Sergei Shoigu, pro-Kremlin leader of Unity and Fatherland, said Tuesday that the united party would support Shtyrov, Interfax reported.

"Shtyrov belongs to the clan of Sakha President Mikhail Nikolayev, which has effectively ruled the republic for 10 years," said Vladimir Pribylovsky, the president of the Panorama think tank. "Nikolayev will be protected from any criminal proceedings if Shtyrov wins."

There are six other candidates on the ballot: the head of the republic's legislature, Vasily Filippov; the Sakha vice president, Spartak Borisov; the chief federal inspector for Sakha, Ruslan Shipkov; and three local businessmen, Fedot Tumusov, Mikhail Sannikov and Afanasy Maximov.

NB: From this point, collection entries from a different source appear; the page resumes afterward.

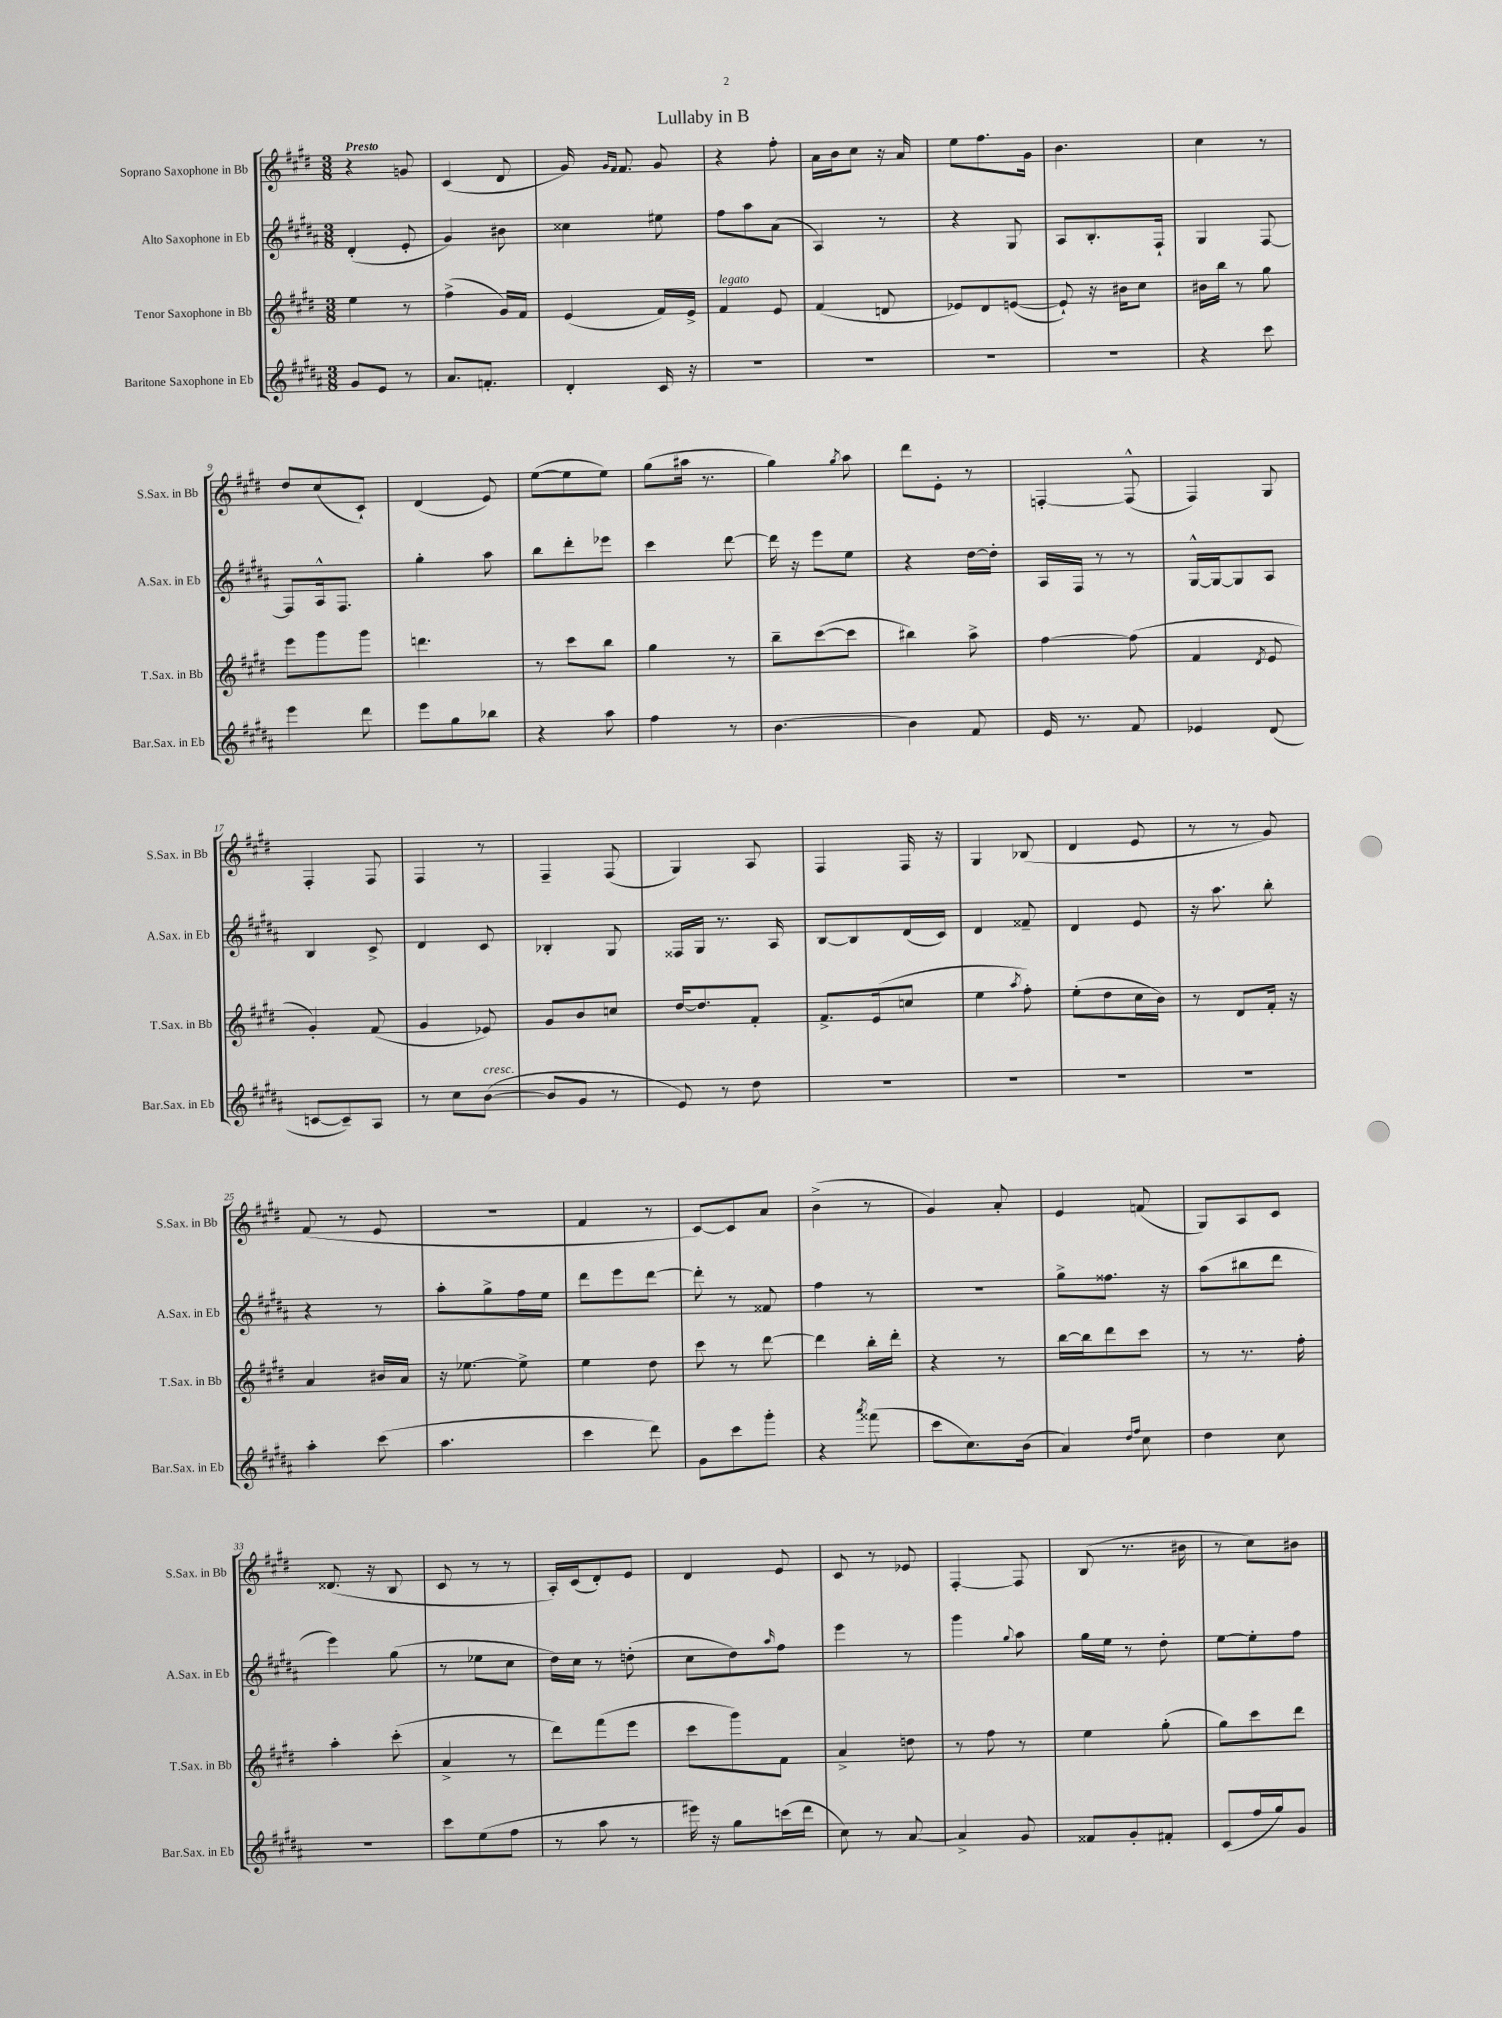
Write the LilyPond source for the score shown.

\header { title = "Lullaby in B" }
<<
\new StaffGroup <<
\new Staff = "s0" \with { instrumentName = "Soprano Saxophone in Bb" shortInstrumentName = "S.Sax. in Bb" } {
    \clef treble \key e \major \numericTimeSignature \time 3/8 \tempo "Presto"
    r4 g'8 |
    cis'4( dis'8 |
    gis'16) \grace { gis'16 fis'16 } fis'8. gis'8 |
    r4 fis''8-. |
    a'16 b'16 cis''8 r16 a'16 |
    e''8 fis''8. gis'16 |
    b'4. |
    cis''4 r8 |
    dis''8 cis''8( cis'8-!) |
    dis'4( e'8) |
    e''8~( e''8 e''8) |
    gis''8( ais''16 r8. |
    gis''4) \acciaccatura { gis''8 } a''8 |
    dis'''8 e'8-. r8 |
    f4~-. f8-^( |
    fis4) gis8 |
    fis4-. fis8 |
    fis4 r8 |
    fis4-- fis8( |
    gis4) a8 |
    fis4 fis16 r16 |
    gis4 bes8( |
    dis'4 e'8 |
    r8 r8 gis'8) |
    fis'8( r8 e'8 |
    R4. |
    fis'4 r8 |
    cis'8~) cis'8 a'8 |
    b'4->( r8 |
    gis'4) a'8-. |
    e'4 f'8( |
    gis8) a8 cis'8 |
    disis'8.( r16 b8 |
    cis'8 r8 r8 |
    a16-.) cis'16( dis'8-.) e'8 |
    dis'4 e'8 |
    cis'8 r8 ees'8 |
    fis4~-. fis8 |
    b8( r8. bis'16 |
    r8 cis''8) bis'8 \bar "|." |
}
\new Staff = "s1" \with { instrumentName = "Alto Saxophone in Eb" shortInstrumentName = "A.Sax. in Eb" } {
    \clef treble \key b \major \numericTimeSignature \time 3/8
    dis'4-.( e'8-. |
    gis'4) bis'8 |
    cisis''4 eis''8 |
    fis''8 ais''8 ais'8( |
    ais4) r8 |
    r4 gis8 |
    ais8 b8.-. fis16-! |
    gis4 fis8~ |
    fis8 ais16-^ fis8. |
    gis''4-. ais''8 |
    b''8 dis'''8-. ees'''8 |
    cis'''4 dis'''8~ |
    dis'''16 r16 e'''8 e''8 |
    r4 dis''16~ dis''16-. |
    ais16 fis16 r8 r8 |
    gis16~-^ gis16~ gis8 ais8 |
    b4 cis'8-> |
    dis'4 cis'8 |
    bes4-. gis8 |
    fisis16 gis16 r8. ais16 |
    b8~ b8 dis'16( cis'16) |
    dis'4 fisis'8-- |
    dis'4 e'8 |
    r16 ais''8. b''8-. |
    r4 r8 |
    ais''8-. gis''8-> fis''16 e''16 |
    dis'''8 e'''8 dis'''8~ |
    dis'''8-. r8 fisis'8 |
    fis''4 r8 |
    R4. |
    gis''8-> fisis''8. r16 |
    ais''8( bis''8 dis'''8 |
    e'''4) gis''8( |
    r8 ees''8 cis''8 |
    dis''16) cis''16 r8 d''8-.( |
    cis''8 dis''8) \grace { ais''16 } fis''8 |
    e'''4 r8 |
    gis'''4 \appoggiatura { gis''8 } ais''8 |
    gis''16 e''16 r8 dis''8-. |
    e''8~ e''8-. fis''8 \bar "|." |
}
\new Staff = "s2" \with { instrumentName = "Tenor Saxophone in Bb" shortInstrumentName = "T.Sax. in Bb" } {
    \clef treble \key e \major \numericTimeSignature \time 3/8
    e''4 r8 |
    fis''4->( gis'16) fis'16 |
    e'4( fis'16) e'16-> |
    fis'4^\markup { \italic "legato" } e'8 |
    fis'4( d'8 |
    ees'8) dis'8 e'8~( |
    e'8-!) r16 bis'16 cis''8 |
    bis'16 b''16 r8 gis''8 |
    e'''8 gis'''8 gis'''8 |
    d'''4. |
    r8 cis'''8 b''8 |
    gis''4 r8 |
    b''8-- cis'''8~( cis'''8 |
    bis''4) a''8-> |
    fis''4~ fis''8( |
    fis'4 \acciaccatura { dis'8 } e'8 |
    gis'4-.) fis'8( |
    gis'4 ees'8) |
    gis'8 b'8 c''8 |
    dis''16~ dis''8. fis'8-. |
    fis'8.-> e'16( c''8 |
    e''4 \acciaccatura { a''8 } fis''8-.) |
    e''8-.( dis''8 cis''16 b'16) |
    r8 dis'8 fis'16-. r16 |
    a'4 bis'16 a'16 |
    r16 ees''8.~ ees''8-> |
    e''4 dis''8 |
    cis'''8 r8 dis'''8~ |
    dis'''4 b''16-. dis'''16-. |
    r4 r8 |
    b''16~ b''16 dis'''8 cis'''8 |
    r8 r8. fis''16-. |
    a''4-. cis'''8-.( |
    a'4-> r8 |
    dis'''8) fis'''8( e'''8 |
    cis'''8 gis'''8) fis'8 |
    a'4-> d''8 |
    r8 fis''8 r8 |
    e''4 gis''8-.( |
    gis''8) cis'''8 dis'''8 \bar "|." |
}
\new Staff = "s3" \with { instrumentName = "Baritone Saxophone in Eb" shortInstrumentName = "Bar.Sax. in Eb" } {
    \clef treble \key b \major \numericTimeSignature \time 3/8
    gis'8 e'8 r8 |
    ais'8. f'8.-. |
    dis'4-. cis'16 r16 |
    R4. |
    R4. |
    R4. |
    R4. |
    r4 cis'''8 |
    e'''4 dis'''8 |
    e'''8 gis''8 bes''8 |
    r4 ais''8 |
    fis''4 r8 |
    b'4.~ |
    b'4 fis'8 |
    e'16 r8. fis'8 |
    ees'4 dis'8( |
    c'8~ c'8--) ais8 |
    r8 cis''8 b'8~^\markup { \italic "cresc." }( |
    b'8 gis'8 r8 |
    e'8) r8 dis''8 |
    R4. |
    R4. |
    R4. |
    R4. |
    ais''4-. cis'''8( |
    ais''4. |
    cis'''4 dis'''8) |
    gis'8 cis'''8 gis'''8-. |
    r4 \acciaccatura { ais'''8 } fisis'''8( |
    cis'''8 cis''8.) b'16( |
    ais'4) \grace { dis''16 fis''16 } cis''8 |
    dis''4 cis''8 |
    r4. |
    cis'''8 e''8( fis''8 |
    r8 ais''8 r8 |
    eis'''16) r16 gis''8 c'''16( dis'''16 |
    cis''8) r8 ais'8~ |
    ais'4-> gis'8 |
    fisis'8 gis'8-. fis'8-. |
    cis'8( fis''16 gis''16) gis'8 \bar "|." |
}
>>
>>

"The six other candidates have no chance," said an official in Nikolayev's administration, speaking Thursday by telephone and on condition of anonymity.

According to the official, Shtyrov was elected in tandem with Nikolayev as Sakha's vice president in 1991. He served as the republic's prime minister from 1993 to 1995, when with Nikolayev's help he landed the job as head of the diamond monopoly.

The media has speculated on the Kremlin's choice to take over Alrosa, and the most likely candidate, according to Pribylovsky, is Pavel Borodin, the secretary of the Russia-Belarus Union.

Borodin was mayor of Yakutsk, Sakha's capital, until then-President Boris Yeltsin brought him to Moscow in 1993 to head the Kremlin property department. Borodin is under investigation in Switzerland on allegations he received some $25 million in kickbacks on construction contracts while in that post.

"Borodin will suit two of the most powerful groups in presidential circles -- Putin's chekists and [Vladimir] Voloshin's entourage coming from the oligarchic so-called Family," said Pribylovsky, referring to the former intelligence officers close to the president and the remnants of Yeltsin's inner circle, led by the head of the presidential administration.

Other names that have been floated are Sergei Veremeyenko, a business partner of the obscure banker Sergei Pugachev said to have Putin's trust, and Vladimir Litvinenko, the head of the Gorny Institute in St. Petersburg, who was Putin's aide in the 2000 presidential elections.

Alrosa spokesman Oleg Shaposhnikov said rumors about who would replace Shtyrov were running through the company, but refused to give names.

Shtyrov's worst enemy may be voter apathy and the weather. For the election to be valid, more than half of eligible voters must come to the polls -- a true act of civic heroism in temperatures of minus 50 degrees Celsius.